Ce pansement dépasse largement les surfaces brûlées. Il est légèrement compressif.

L'exposition à l'air

  • Pour les brûlures du visage, du périnée, des organes génitaux, de la racine des cuisses, on pourra préférer au pansement la technique de l'exposition à l'air.
  • On ne touche pas aux brûlures qui se dessèchent et se couvrent d'une croûte plus ou moins épaisse.
  • Le brûlé est allongé sur un drap propre. Aucun pansement, aucun vêtement, aucun appui sur les zones brûlées (donc à plat ventre pour les brû­lures de la région fessière par exerriple).
  • Cela suppose un lit avec moustiquaire dans une pièce climatisée...

2. Evolution : le 10ème jour

  • Théoriquement, on ne touche plus aux brûlures ni au pansement jusqu'au 10ème jour.
  • C'est à ce stade que le diagnostic exact de pro­fondeur est fait. Tous les intermédiaires existent entre :
    • les brûlures superficielles qui sont cicatrisées et guéries,
    • l'escarre : plaque dure insensible qui nécessitera une excision sous anesthésie générale et une greffe.

Le traitement de ces brûlures intermédiaires sera alors affaire de pansement, de chirurgie et d'expérience.

  • Mais si l'infection se manifeste avant le 10ème jour :
    • fièvre,
    • pansement souillé et
    • sentant mauvais,

il faut l'enlever sans hésiter, pratiquer un nouveau nettoyage très soigneux au cétrimide et faire un nouveau pansement.

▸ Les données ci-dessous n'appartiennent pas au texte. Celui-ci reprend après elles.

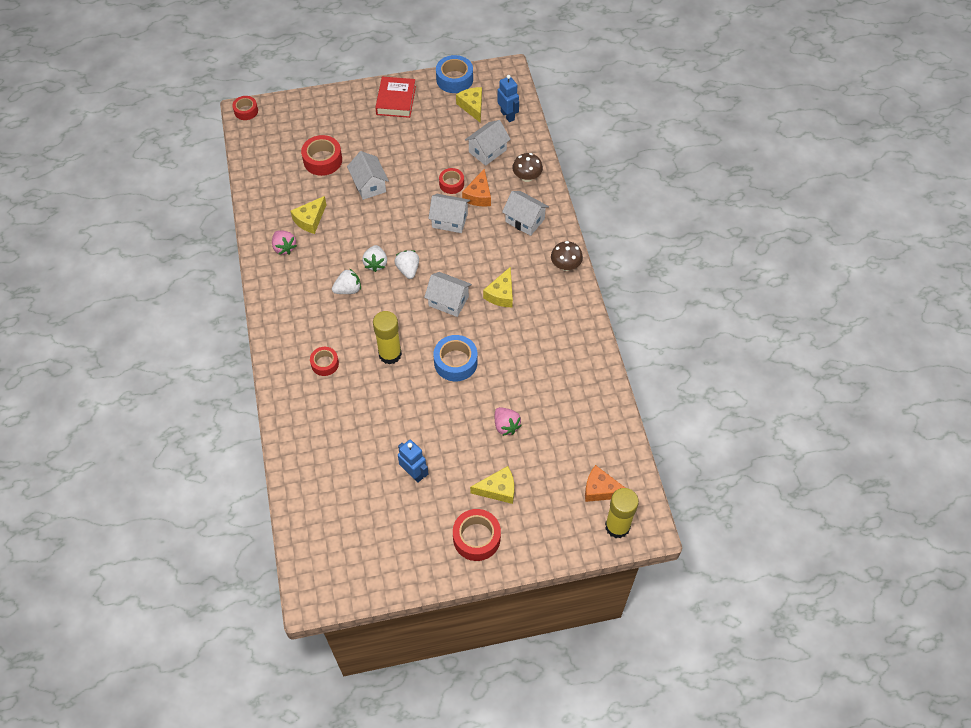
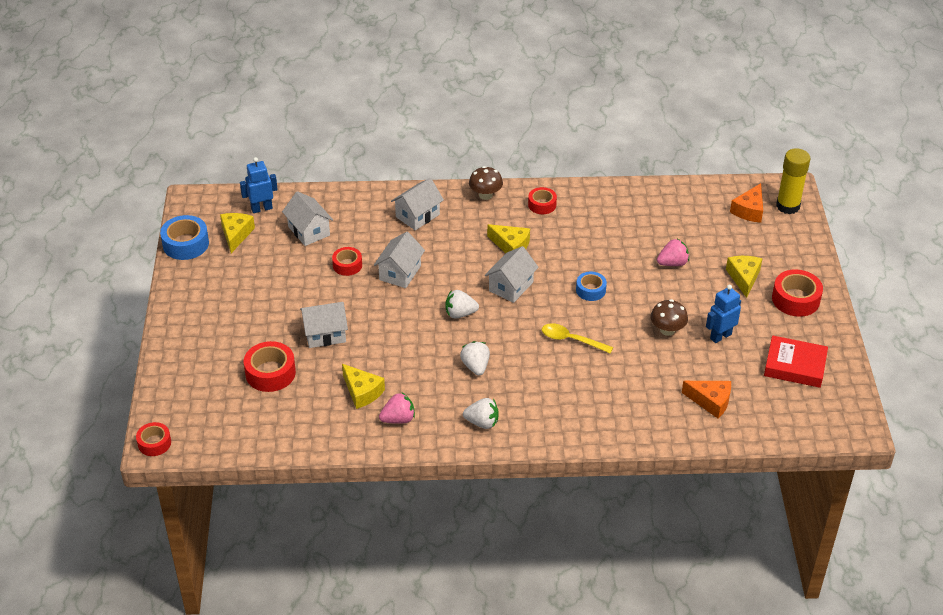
camera: 80 degrees left, 15 degrees down
(325, 364) = (574, 395): red tape -> red tape (542, 205)
(376, 263) = (444, 339): white strawberry -> white strawberry (482, 422)
(390, 354) = (571, 340): yellow glue stick -> yellow spoon
(396, 100) = (198, 297): red book -> red book (795, 366)
(455, 362) = (590, 290): blue tape -> blue tape, size x0.63
(472, 106) = (236, 235): yellow cheese -> yellow cheese turned 105 degrees clockwise
(479, 195) = (371, 246): orange cheese -> orange cheese (711, 401)
(527, 177) = (357, 206): brown mushroom -> brown mushroom (667, 330)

### Témoignage Soeur Blanca Azucena Guzmàn Infirmière diplômée de l'Université de la Sabana, Bogota, Colombie. Dispensaire de la maison d'Abraham à Jérusalem Est, Secours Catholique Caritas France.Au terme de deux années de travail dans le dispensaire de la Maison d'Abraham, à Jérusalem Est, je oudrais vous faire part des résultats obtenus dans la prise en charge de patients ayant des brûlures du premier et du second degré superficiel ou profond, indépendamment de leur cause, physique ou chimique. Le dispensaire assure les soins à la population locale résidant à Jérusalem. L'équipe est composée de deux médecins, d'une secrétaire et d'une infirmière. La plupart des brûlés arrivant au dispensaire sont soignés en ambulatoire, alors que la majorité d'entre eux devrait être hospitalisés. La population infantile est la plus affectée du fait de plusieurs facteurs de risque, parmi lesquels on peut citer les systèmes rudimentaires de chauffage et de cuisson. Les familles sont généralement nombreuses et beaucoup vivent entassées. Parfois, on prend ses repas à même le sol. Il peut exister une certaine négligence, mais également des violences intrafamiliales. L'augmentation du nombre de brûlés de tous les âges, souvent non satisfaits de la prise en charge et des traitements reçus dans certaines institutions hospitalières, m'a incitée à aménager un dispensaire où ils trouveraient accueil, confort et sécurité et recevraient un traitement adéquat. J'ai essayé divers médicaments existant à Jérusalem pour ce type de blessure. Après plusieurs essais, j'ai découvert les avantages de la crème nystatine-néomycine-gentamycine et de la trolamine pour le traite­ment des brûlures. La guérison est rapide, la cicatrisation satisfaisante. Aujourd'hui, nous sommes reconnus et appréciés par la population pour notre professionnalisme et la qualité de l'accueil et des soins. Traitement
  1. Nettoyage avec du sérum physiologique, de la povidone iodée ou un autre désinfectant.
  2. Ablation des tissus dévitalisés en cas de brûlure du second degré.
  3. Application de povidone iodée puis de nystatine-néomycine-gentamycine.
  4. Pansement avec une gaze vaselinée et bandage.
  5. En cas de brûlure du premier degré; application de trolamine seule.
  6. Lorsque la zone brûlée n'est plus infectée et est en cours de cicatrisation, renouveler les soins tous les trois jours, mais quotidiennement dans les cas contraires;
Recommandations Ce traitement est applicable :
  • Sur toutes parties du corps, y compris : le visage, les paumes des mains, les plantes des pieds et les parties génitales.
  • Quelle que soit la cause de la brûlure: physique ou chimique.
  • A tout âge.
La présence de bourgeonnements témoigne de l'évolution vers la cicatrisation. On poursuit alors l'applic­ation de trolamine. Médicaments
  1. Nystatine-néomycine-gentamycine crème, tube de 10 g.
  2. Trolamine émulsion, tube de 93 g.